The Low-Res Visiting Artist & Scholar Lecture Series resource guides contain upcoming speakers' biographies, articles, video and audio content, related publications in the Flaxman Library, and additional online resources. These guides may be used in preparation for the public lecture, studio visits, and post-lecture discussion.

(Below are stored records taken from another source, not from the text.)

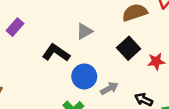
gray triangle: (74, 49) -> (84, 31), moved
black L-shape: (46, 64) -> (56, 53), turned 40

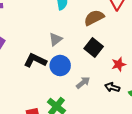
red star: (156, 62) -> (119, 64), moved
blue circle: (84, 76) -> (60, 66), moved

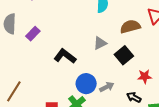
gray triangle: (56, 39) -> (100, 43), moved
blue circle: (60, 66) -> (86, 84), moved

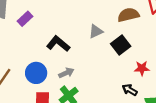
blue circle: (86, 84) -> (36, 73), moved
gray arrow: (107, 87) -> (66, 73), moved

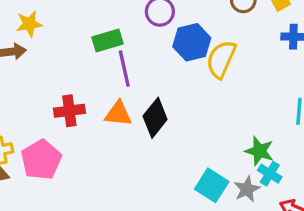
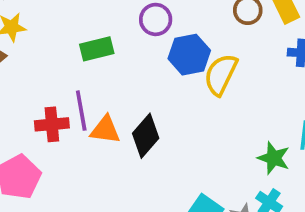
purple line: (124, 69) -> (81, 111), moved
green star: (259, 151) -> (274, 158), moved

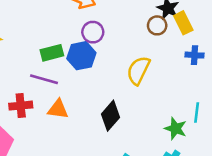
blue hexagon: (189, 55) -> (81, 56), moved
purple line: (81, 111) -> (44, 79), moved, turned -64
black diamond: (146, 136) -> (111, 116), moved

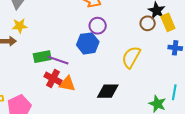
green rectangle: (52, 53) -> (42, 57), moved
red cross: (21, 106) -> (53, 78), moved, turned 30
black diamond: (111, 116) -> (108, 91), turned 45

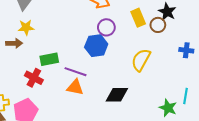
yellow rectangle: (168, 22) -> (138, 18), moved
purple line: (58, 60) -> (76, 72), moved
red cross: (53, 78) -> (34, 78), moved

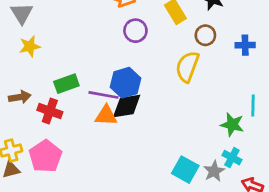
brown circle: (158, 25) -> (205, 35), moved
brown arrow: (14, 43) -> (20, 97), moved
blue hexagon: (96, 46) -> (125, 83), moved
black diamond: (117, 95) -> (127, 106), moved

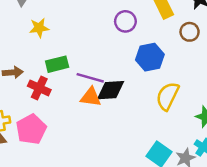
yellow star: (30, 46) -> (39, 28), moved
yellow semicircle: (187, 67) -> (168, 96), moved
blue hexagon: (125, 83) -> (150, 57), moved

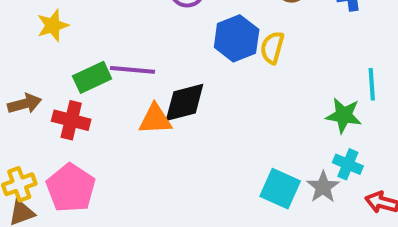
purple line: (90, 78) -> (132, 70), moved
yellow semicircle: (168, 96) -> (272, 48), moved, size x0.7

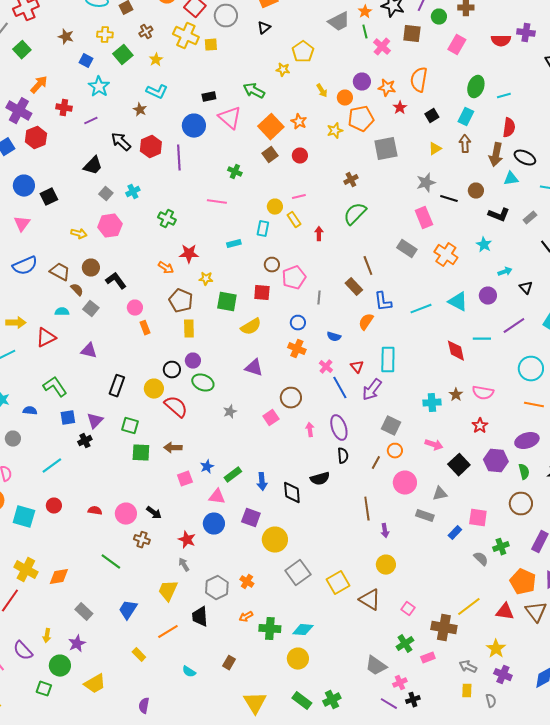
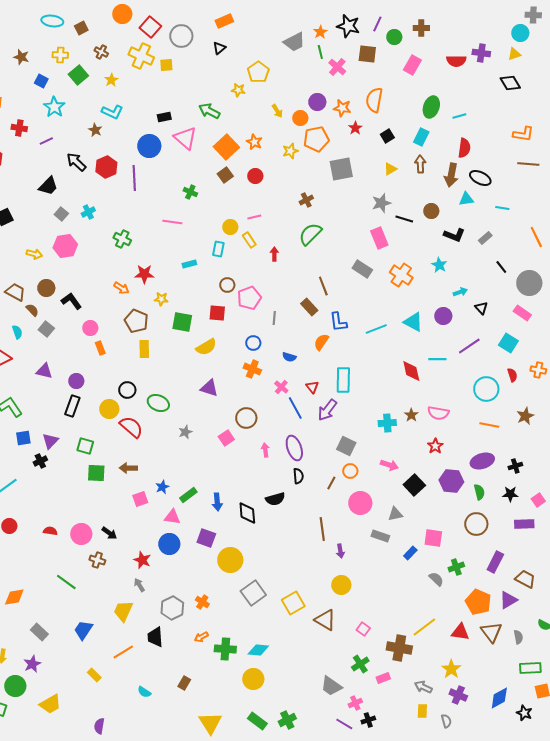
brown cross: (146, 32) -> (101, 52), turned -32
cyan semicircle: (62, 312) -> (17, 332), turned 72
purple circle: (193, 361) -> (76, 381), moved

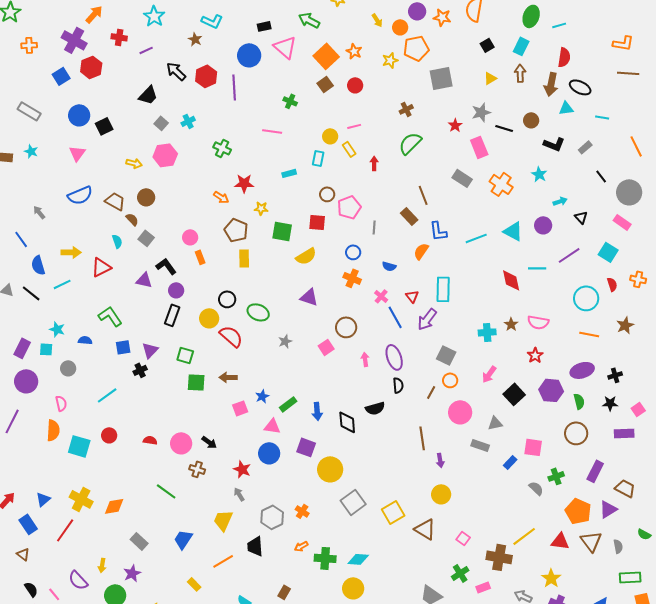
red star: (355, 128) -> (455, 125), moved
black L-shape: (71, 301) -> (166, 266), moved
pink arrow: (389, 465) -> (489, 374), turned 108

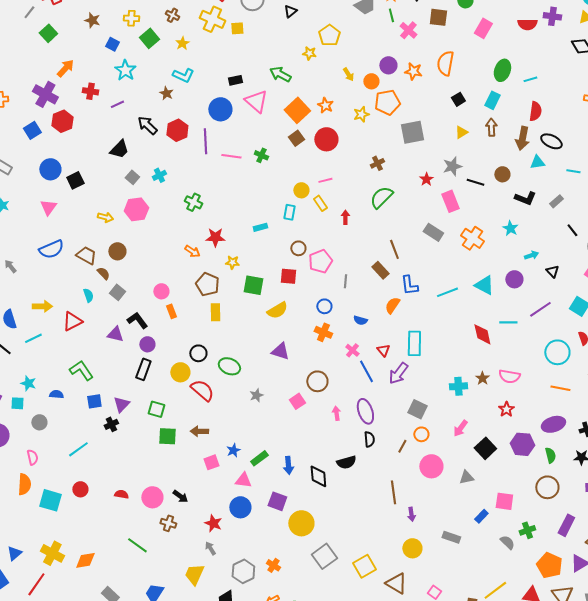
red circle: (355, 85) -> (326, 139), size x1.5
pink line: (272, 131) -> (231, 156), moved
gray rectangle: (480, 445) -> (451, 537), moved

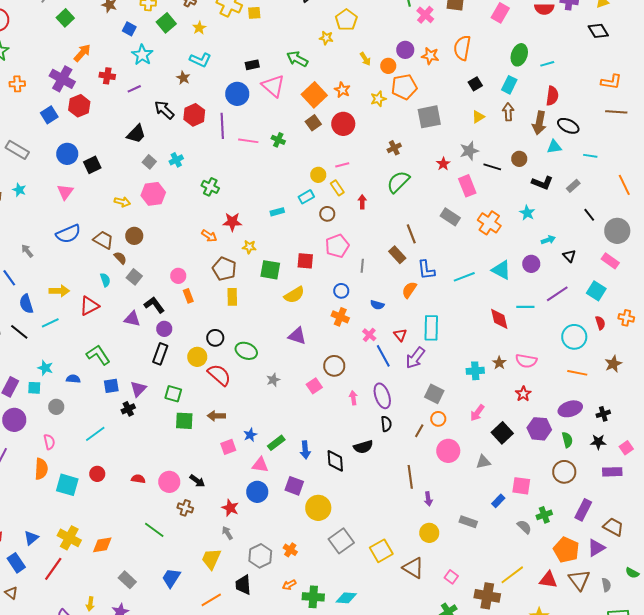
cyan rectangle: (289, 212) -> (306, 197), turned 49
brown circle: (298, 248) -> (327, 214), moved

Carmelita Tropicana and Ela Troyano: Monday, July 8, 6:00 - 7:30 p.m. CT
SAIC Ballroom
Carmelita Tropicana (aka Alina Troyano) is a writer and performer who straddles the worlds of performance art and theater. She uses irreverent humor and fantasy as subversive tools to challenge cultural stereotypes and rewrite history from multiple perspectives. She began devising work with her long-time collaborators Ela Troyano and Uzi Parnes. Select venues where her work has been produced/presented include: Institute of Contemporary Art (London), the Hebbel am Ufer (Berlin), Intar Theater (N.Y.) and PS 122 (NY). Select awards/fellowships include: US Latin X, United States Artists, Guggenheim Fellowship, Creative Capital, Anonymous Was a Woman, and an Obie award. Her book I, Carmelita Tropicana, Performing Between Cultures was published by Beacon Press and she was co- editor of Memories of the Revolution: the First Ten Years of the Wow Café Theater. She serves on the Board of Directors of the New York Foundation for the Arts and Soho Rep Theater.
Ela Troyano is an interdisciplinary artist, born in Cuba and based in New York City. Her projects bring together different aesthetic histories and genres: downtown New York avant-garde film and performance, queer cinema, Cuban-American cinema-in-exile and Latine film and video. Troyano's work explores connections between performance and film through the lens of guerrilla practice: camouflage and insurrection conceptually shape both the form and content of her work. Troyano attended the Whitney Museum’s Independent Study program, Sundance Institute’s screenwriting workshop with Gabriel Garcia Marquez, and received awards from Creative Capital, the Ford Foundation, Jerome Foundation, Latino Public Broadcasting, Independent Television Service, New York State Council on the Arts, Rockefeller Media, Theo Westenberger and a United States Artists Rockefeller Fellowship. She co-founded and curated the New York Film Festival Downtown, La Misma Onda, and Club Chandalier, and has been a part of such storied performance spaces as The Pyramid and the Stone.